[Data excerpts]
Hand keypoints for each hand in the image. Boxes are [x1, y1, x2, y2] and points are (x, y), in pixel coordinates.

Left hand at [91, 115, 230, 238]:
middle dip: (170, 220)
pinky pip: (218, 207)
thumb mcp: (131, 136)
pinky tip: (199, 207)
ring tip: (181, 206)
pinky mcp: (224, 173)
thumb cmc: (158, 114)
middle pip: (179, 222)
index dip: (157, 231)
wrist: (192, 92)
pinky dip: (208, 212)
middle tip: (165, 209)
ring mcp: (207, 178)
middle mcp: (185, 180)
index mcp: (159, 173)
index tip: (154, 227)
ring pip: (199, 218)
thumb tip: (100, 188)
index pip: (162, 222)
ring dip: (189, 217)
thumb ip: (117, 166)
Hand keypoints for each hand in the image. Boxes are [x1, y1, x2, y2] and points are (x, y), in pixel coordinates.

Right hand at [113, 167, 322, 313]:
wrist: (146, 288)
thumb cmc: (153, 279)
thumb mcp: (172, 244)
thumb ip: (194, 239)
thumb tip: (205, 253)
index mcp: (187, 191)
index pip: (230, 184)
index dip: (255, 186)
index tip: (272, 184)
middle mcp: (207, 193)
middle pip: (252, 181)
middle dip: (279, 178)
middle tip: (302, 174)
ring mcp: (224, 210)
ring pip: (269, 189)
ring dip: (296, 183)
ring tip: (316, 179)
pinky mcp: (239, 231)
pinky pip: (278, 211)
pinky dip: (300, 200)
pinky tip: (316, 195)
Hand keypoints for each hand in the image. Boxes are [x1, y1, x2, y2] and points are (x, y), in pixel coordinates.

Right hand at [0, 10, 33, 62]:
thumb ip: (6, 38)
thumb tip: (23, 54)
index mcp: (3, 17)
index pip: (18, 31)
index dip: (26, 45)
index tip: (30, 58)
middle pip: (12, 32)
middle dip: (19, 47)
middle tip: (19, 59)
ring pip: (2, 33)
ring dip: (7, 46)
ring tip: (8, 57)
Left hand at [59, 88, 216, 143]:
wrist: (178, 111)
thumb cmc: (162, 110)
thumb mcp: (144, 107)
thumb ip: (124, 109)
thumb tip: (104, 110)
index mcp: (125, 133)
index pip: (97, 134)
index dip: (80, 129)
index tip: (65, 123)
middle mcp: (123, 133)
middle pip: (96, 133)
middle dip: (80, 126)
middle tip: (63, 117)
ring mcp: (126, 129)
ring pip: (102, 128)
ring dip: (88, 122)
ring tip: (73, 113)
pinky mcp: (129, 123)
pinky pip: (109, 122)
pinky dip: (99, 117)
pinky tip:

---

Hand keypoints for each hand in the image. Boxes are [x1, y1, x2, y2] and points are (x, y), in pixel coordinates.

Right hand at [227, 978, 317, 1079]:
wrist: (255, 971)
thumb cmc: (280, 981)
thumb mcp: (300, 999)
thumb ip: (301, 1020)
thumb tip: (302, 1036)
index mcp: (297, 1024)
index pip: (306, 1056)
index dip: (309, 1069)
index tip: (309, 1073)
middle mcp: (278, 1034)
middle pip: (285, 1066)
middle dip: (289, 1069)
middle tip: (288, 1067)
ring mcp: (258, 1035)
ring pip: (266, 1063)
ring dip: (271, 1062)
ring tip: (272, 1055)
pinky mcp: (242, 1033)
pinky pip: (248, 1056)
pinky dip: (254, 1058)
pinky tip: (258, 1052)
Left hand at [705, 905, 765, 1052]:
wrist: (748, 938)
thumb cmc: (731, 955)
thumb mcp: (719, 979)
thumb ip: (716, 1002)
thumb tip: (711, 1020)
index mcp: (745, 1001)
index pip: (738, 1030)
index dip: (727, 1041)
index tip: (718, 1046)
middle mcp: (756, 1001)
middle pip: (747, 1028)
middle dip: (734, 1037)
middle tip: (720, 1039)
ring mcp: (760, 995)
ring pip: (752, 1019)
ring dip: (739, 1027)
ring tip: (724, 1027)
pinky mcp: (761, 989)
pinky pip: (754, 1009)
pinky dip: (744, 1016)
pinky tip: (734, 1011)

---

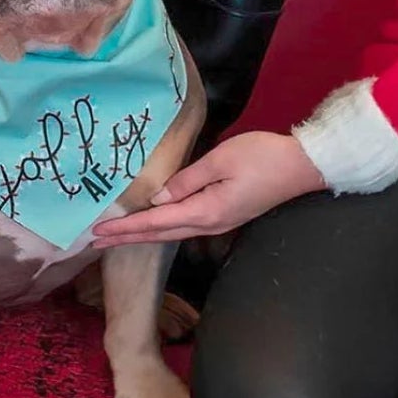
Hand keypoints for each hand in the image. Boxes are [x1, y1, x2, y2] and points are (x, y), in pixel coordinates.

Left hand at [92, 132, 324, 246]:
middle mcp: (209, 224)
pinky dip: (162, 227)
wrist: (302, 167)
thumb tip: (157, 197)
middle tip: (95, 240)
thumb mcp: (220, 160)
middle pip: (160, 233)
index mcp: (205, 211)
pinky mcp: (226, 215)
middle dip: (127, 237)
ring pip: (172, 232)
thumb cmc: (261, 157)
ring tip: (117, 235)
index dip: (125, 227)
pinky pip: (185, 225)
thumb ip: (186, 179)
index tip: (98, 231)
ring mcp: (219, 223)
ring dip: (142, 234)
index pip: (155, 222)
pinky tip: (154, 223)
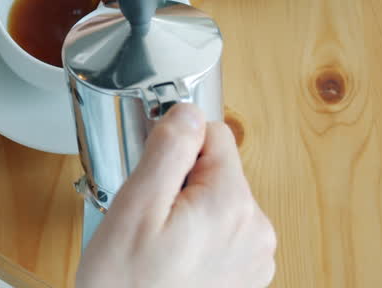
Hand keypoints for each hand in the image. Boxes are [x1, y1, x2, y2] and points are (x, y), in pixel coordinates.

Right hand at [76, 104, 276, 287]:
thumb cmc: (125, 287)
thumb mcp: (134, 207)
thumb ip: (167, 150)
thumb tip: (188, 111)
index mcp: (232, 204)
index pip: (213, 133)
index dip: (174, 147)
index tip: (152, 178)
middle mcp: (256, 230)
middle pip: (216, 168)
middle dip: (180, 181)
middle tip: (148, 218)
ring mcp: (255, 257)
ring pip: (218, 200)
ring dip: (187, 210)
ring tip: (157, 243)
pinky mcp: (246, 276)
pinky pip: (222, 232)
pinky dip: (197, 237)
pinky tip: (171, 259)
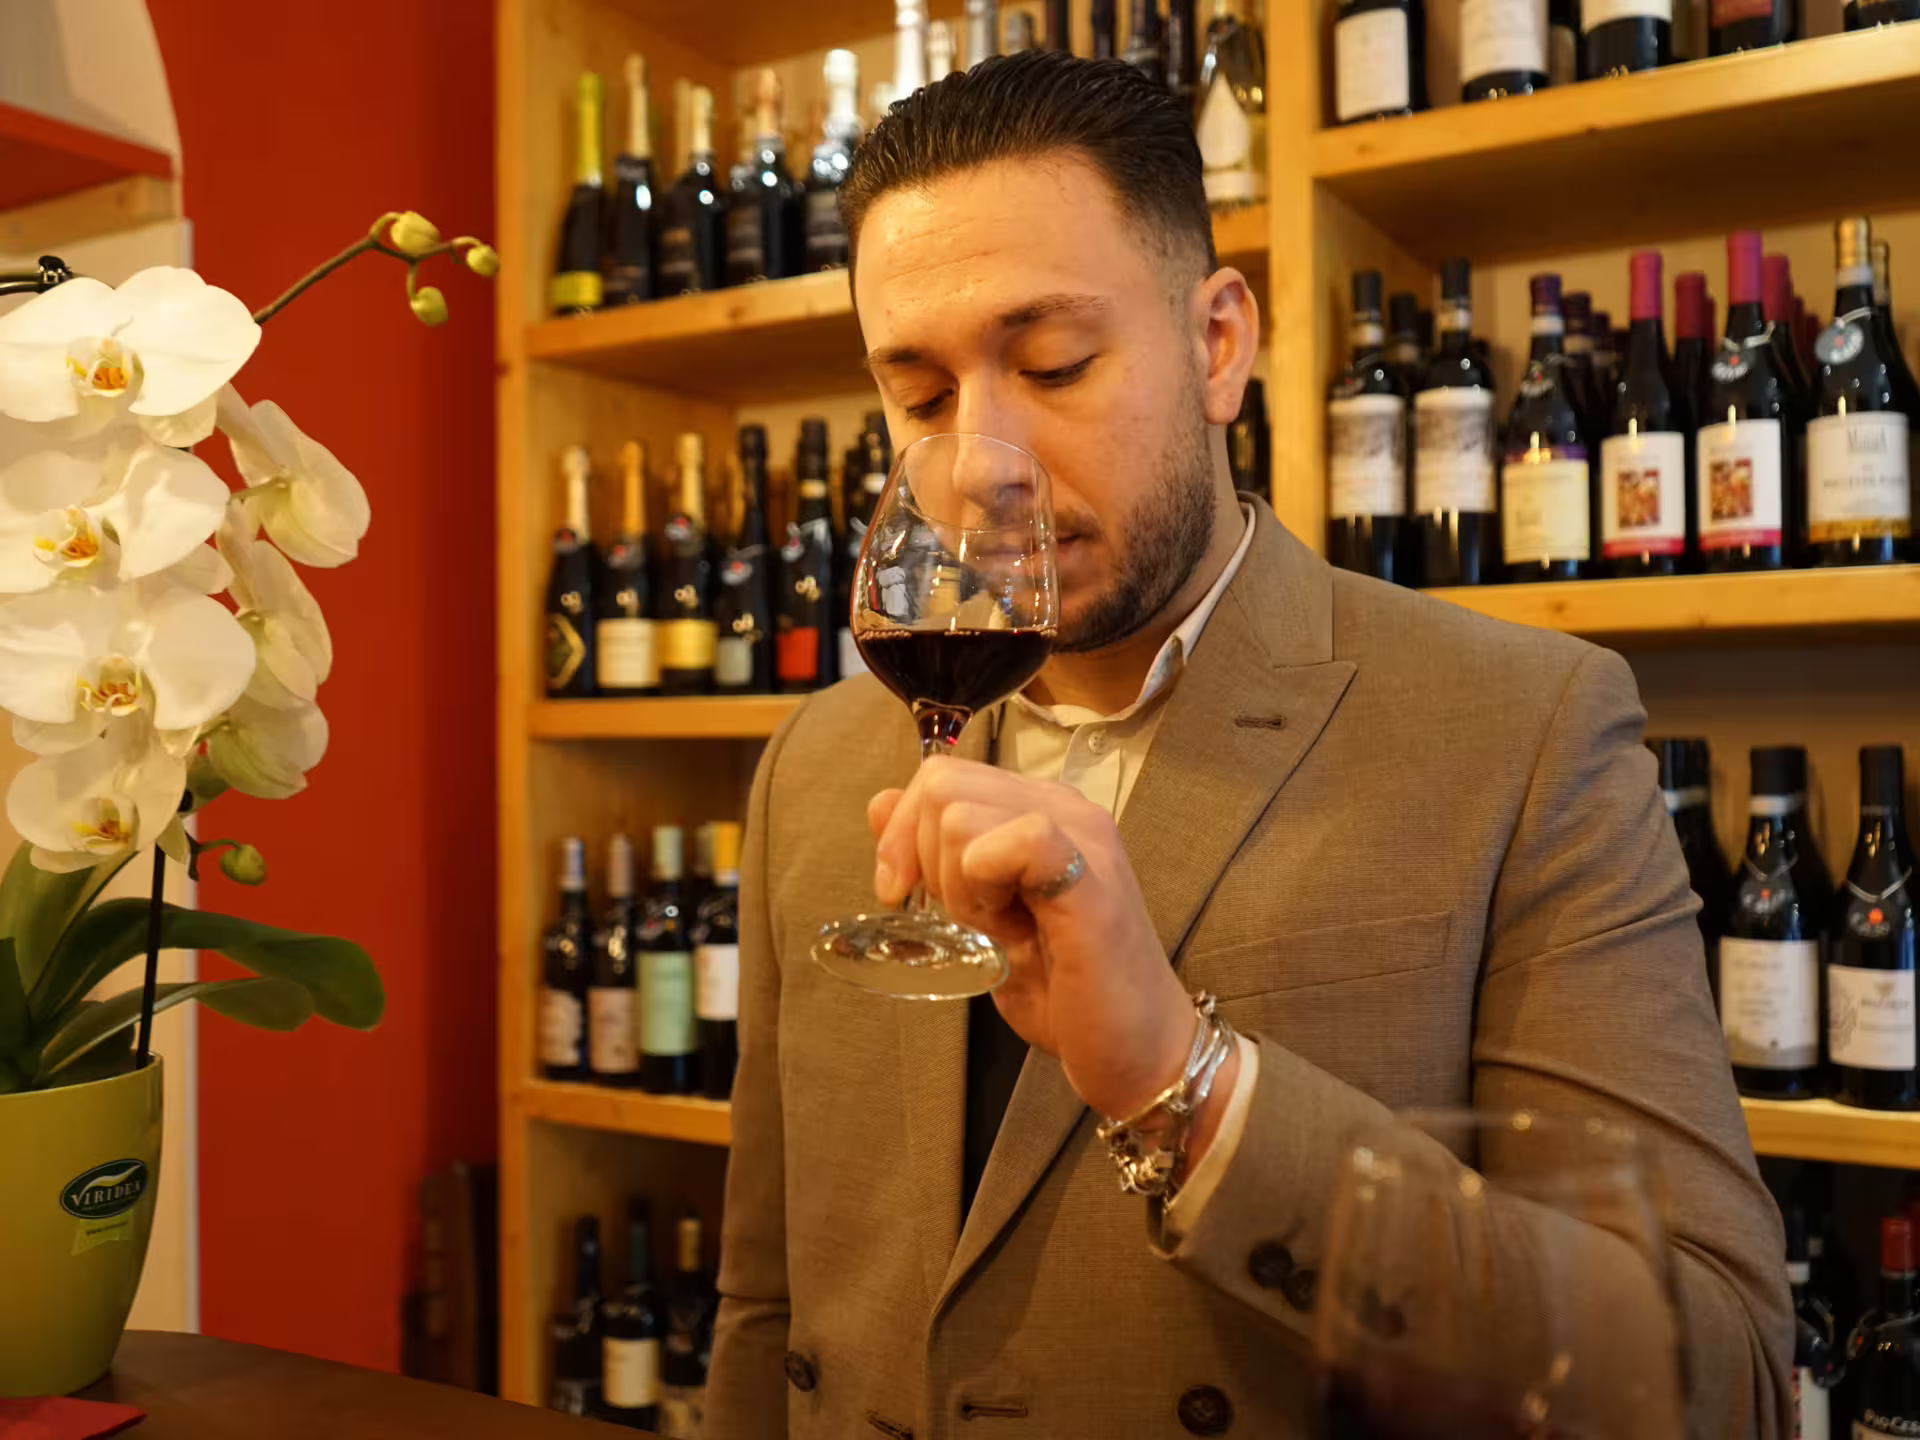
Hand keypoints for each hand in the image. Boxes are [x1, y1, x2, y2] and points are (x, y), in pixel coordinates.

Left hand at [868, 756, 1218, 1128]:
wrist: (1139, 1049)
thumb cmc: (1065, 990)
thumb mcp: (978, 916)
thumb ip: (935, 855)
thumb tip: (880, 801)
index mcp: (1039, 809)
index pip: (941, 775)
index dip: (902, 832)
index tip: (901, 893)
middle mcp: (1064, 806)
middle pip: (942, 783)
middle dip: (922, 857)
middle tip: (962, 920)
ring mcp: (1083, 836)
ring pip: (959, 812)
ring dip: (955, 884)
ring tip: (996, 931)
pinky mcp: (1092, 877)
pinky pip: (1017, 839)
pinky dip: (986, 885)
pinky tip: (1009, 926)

TRY IT -> With the line that has "pinky mcp: (242, 1033)" as the first and the line that has "pinky tip: (734, 1011)" as the last, repeat exactly that run of lines above and no more.

RESULT OF THE TASK ->
pinky mcp: (242, 1033)
pinky pip: (248, 1056)
pinky dip: (254, 1058)
pinky tip: (258, 1052)
Left hand at [705, 905, 765, 1052]:
wrist: (748, 938)
thumb cmc: (731, 955)
thumb mcp: (719, 979)
thumb ip: (716, 1002)
thumb tip: (711, 1020)
index mcp: (745, 1001)
index pip: (738, 1030)
index dip: (727, 1041)
index tip: (718, 1046)
middle mcp: (756, 1001)
middle pip: (747, 1028)
middle dip: (734, 1037)
middle tip: (720, 1039)
ring mcp: (760, 995)
ring pip: (752, 1019)
ring dip: (739, 1027)
ring tip: (724, 1027)
pinky mcp: (761, 989)
pinky pip: (754, 1009)
pinky dip: (744, 1016)
pinky tip: (734, 1011)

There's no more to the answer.